Table of Contents
Corning Community College
ENGR1050 C for Engineers
PROJECT: Press The Button (PTB0)
OBJECTIVE
We continue our explorations of the electronics kit, this time by encountering our first interactions with input devices, in the form of the button.
PROCESS
Do note, the productive way to go about this project involves taking the following steps:
- starting early
- reading the project page
- asking questions regarding things you do not know, are not clear on, or are confused about
- as information, concepts, processes become clear, that is something you can contribute to the project documentation (so you can better remember)

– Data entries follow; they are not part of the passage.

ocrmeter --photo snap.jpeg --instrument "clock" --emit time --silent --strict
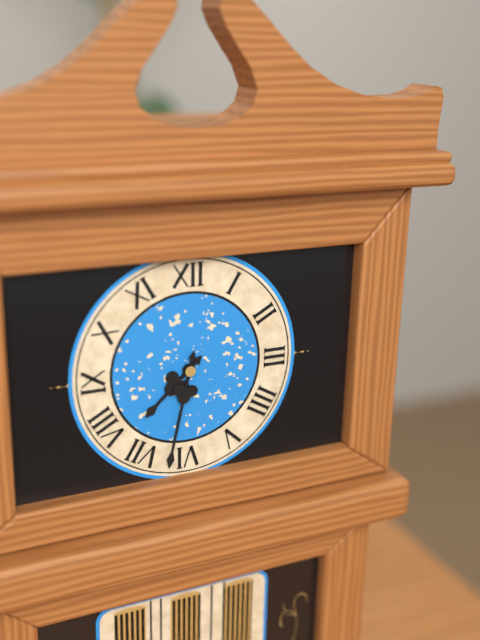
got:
7:32
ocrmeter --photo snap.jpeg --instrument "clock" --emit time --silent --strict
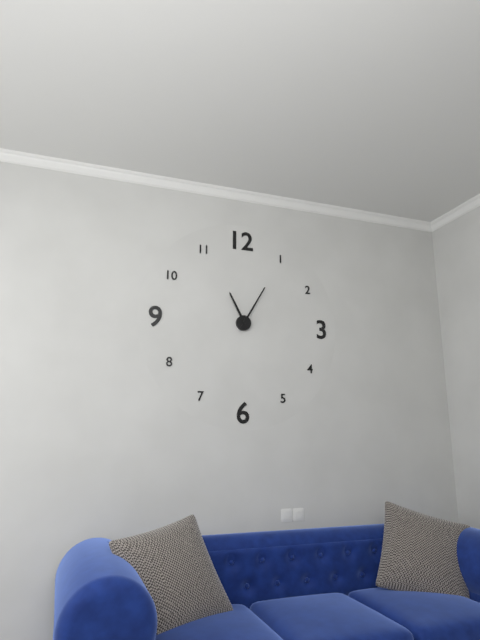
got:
11:05
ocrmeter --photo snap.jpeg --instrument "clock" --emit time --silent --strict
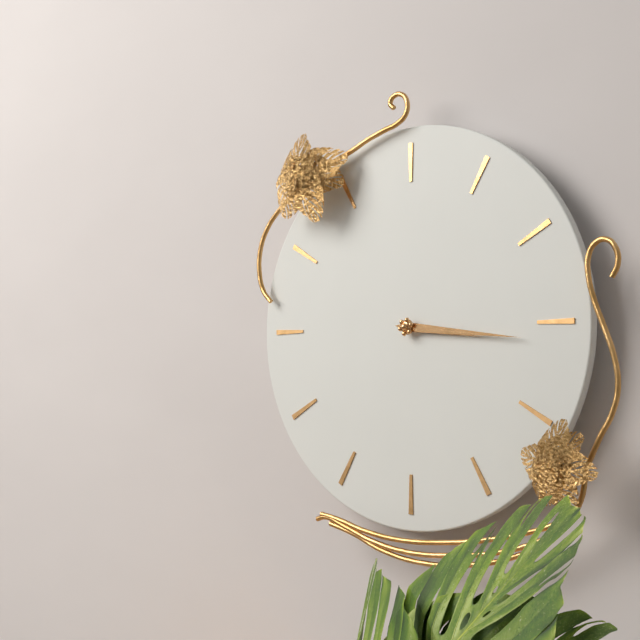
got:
3:16
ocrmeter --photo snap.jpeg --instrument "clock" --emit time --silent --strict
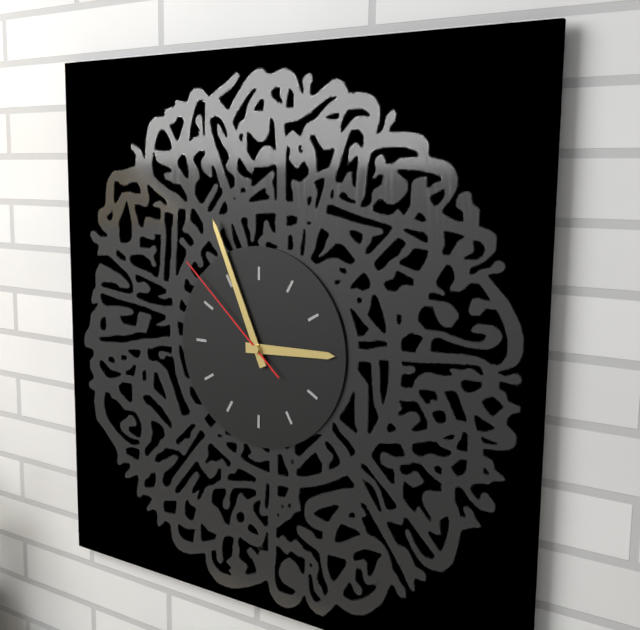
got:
2:56:52
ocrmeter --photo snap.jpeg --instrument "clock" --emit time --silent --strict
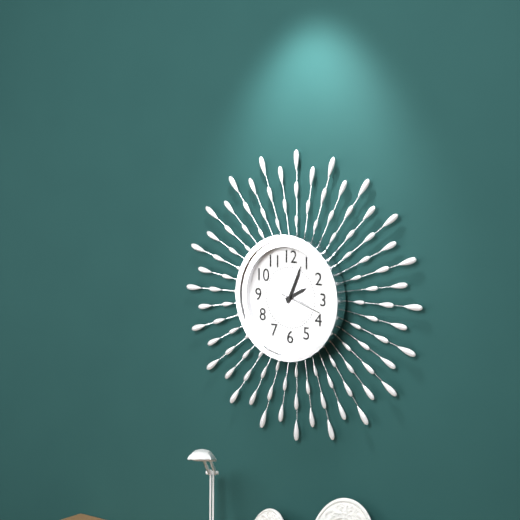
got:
2:04
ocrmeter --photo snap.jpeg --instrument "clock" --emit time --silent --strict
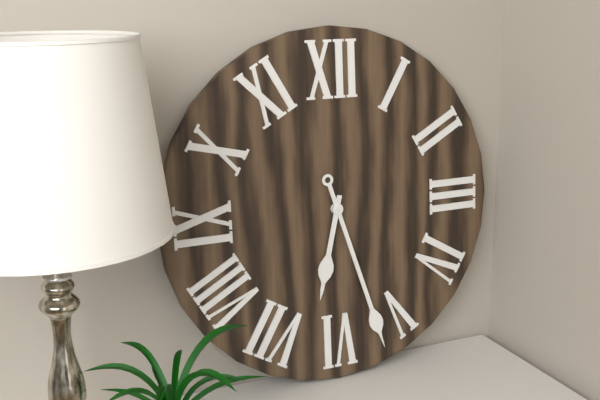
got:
6:27
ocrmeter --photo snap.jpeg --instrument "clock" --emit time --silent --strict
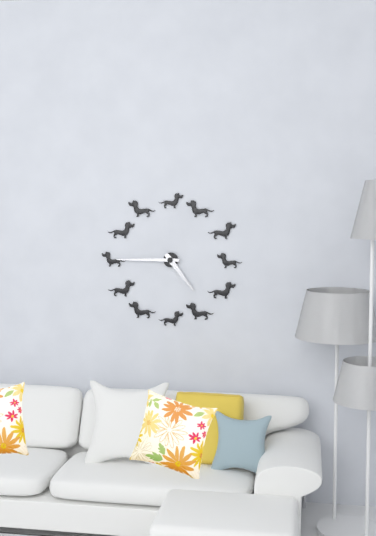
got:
4:45
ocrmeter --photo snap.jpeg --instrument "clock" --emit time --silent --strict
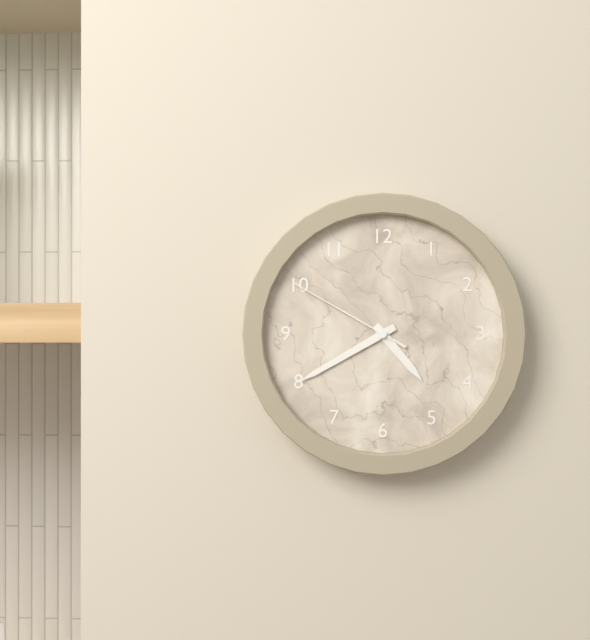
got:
4:40:50
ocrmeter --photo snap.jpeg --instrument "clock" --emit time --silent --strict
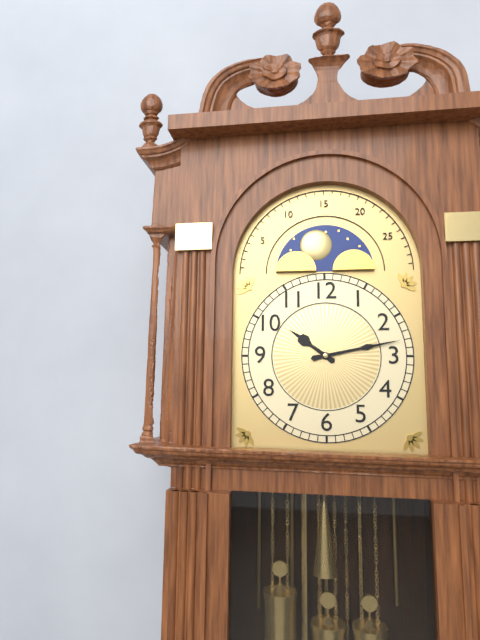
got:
10:13
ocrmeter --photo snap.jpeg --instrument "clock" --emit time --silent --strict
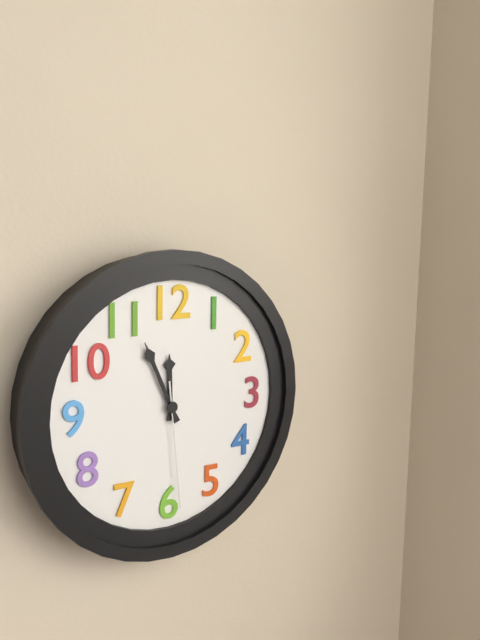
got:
11:56:29
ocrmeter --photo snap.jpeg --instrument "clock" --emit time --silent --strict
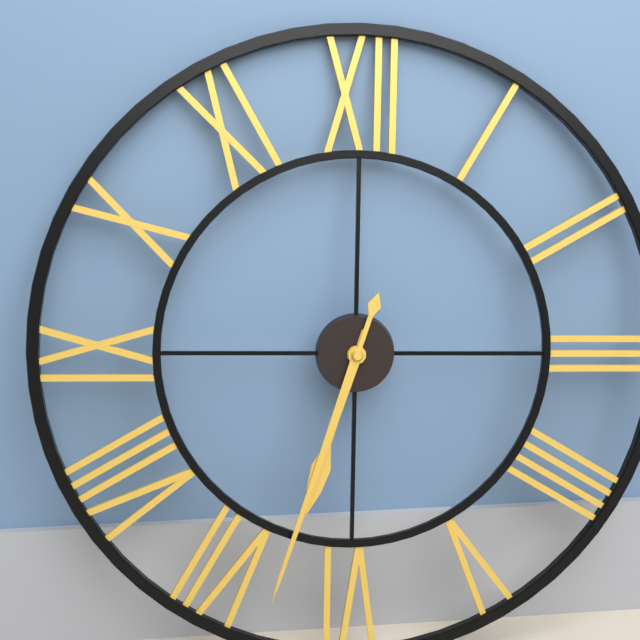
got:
6:33
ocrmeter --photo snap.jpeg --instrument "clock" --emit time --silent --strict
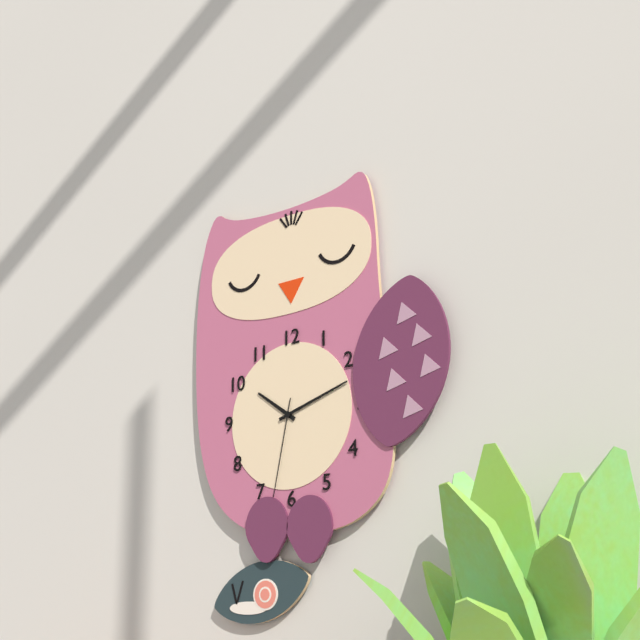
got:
10:12:32
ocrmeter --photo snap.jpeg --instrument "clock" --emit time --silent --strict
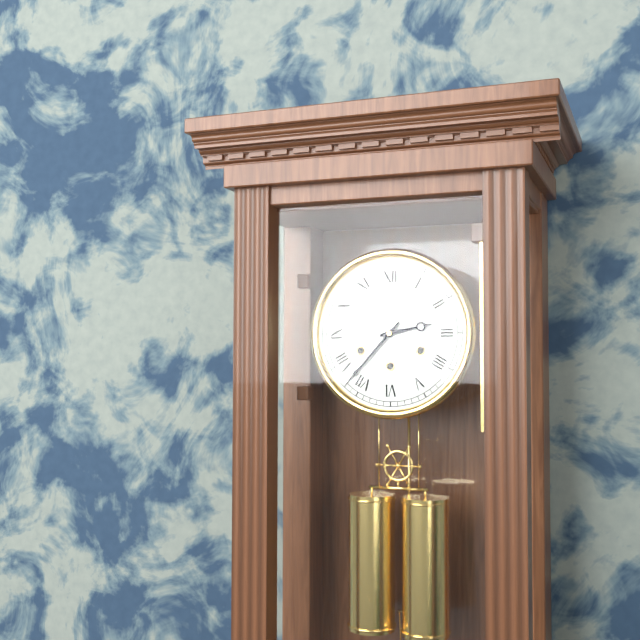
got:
2:37
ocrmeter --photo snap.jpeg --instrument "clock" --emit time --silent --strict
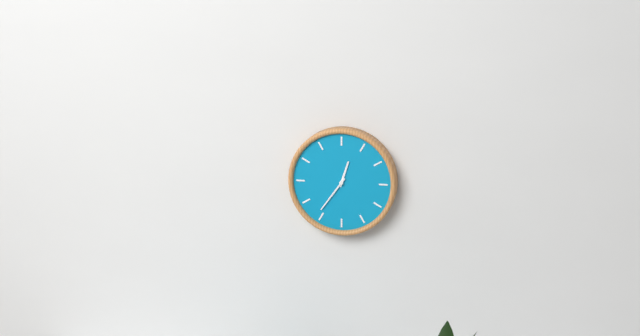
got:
12:36
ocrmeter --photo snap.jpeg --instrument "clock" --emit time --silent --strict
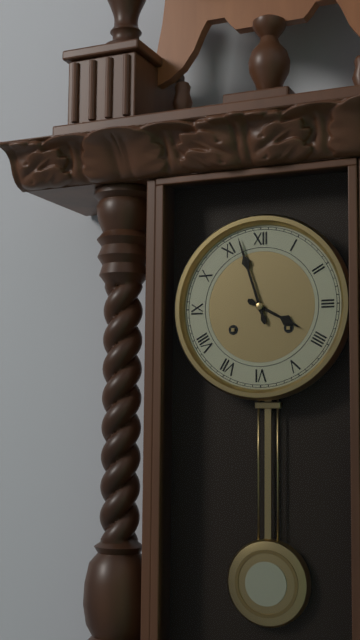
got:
3:57
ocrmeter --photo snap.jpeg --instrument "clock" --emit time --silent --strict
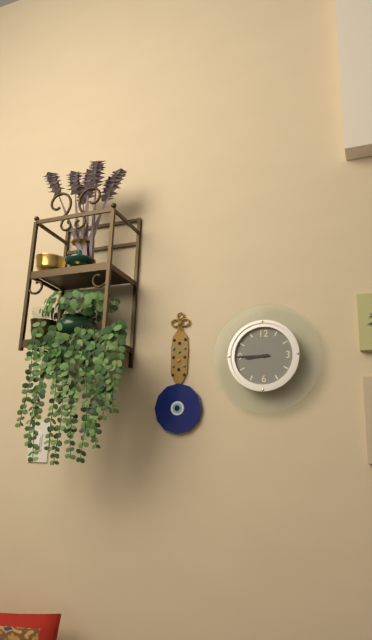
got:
8:45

If you start too late, and do not ask questions, and do not have enough time and don't know what is going on, you are not doing the project correctly.
TASK
After exploring, assembling, and testing the intended circuit (1 button, 1 LED- each independently connected to the pi via separate GPIO pins), adapt the provided C code to provide software control to coordinate button presses with LED.
GRABIT
To assist with consistency across all implementations, data files for use with this project are available on lab46 via the grabit tool. Be sure to obtain it and ensure your implementation properly works with the provided data.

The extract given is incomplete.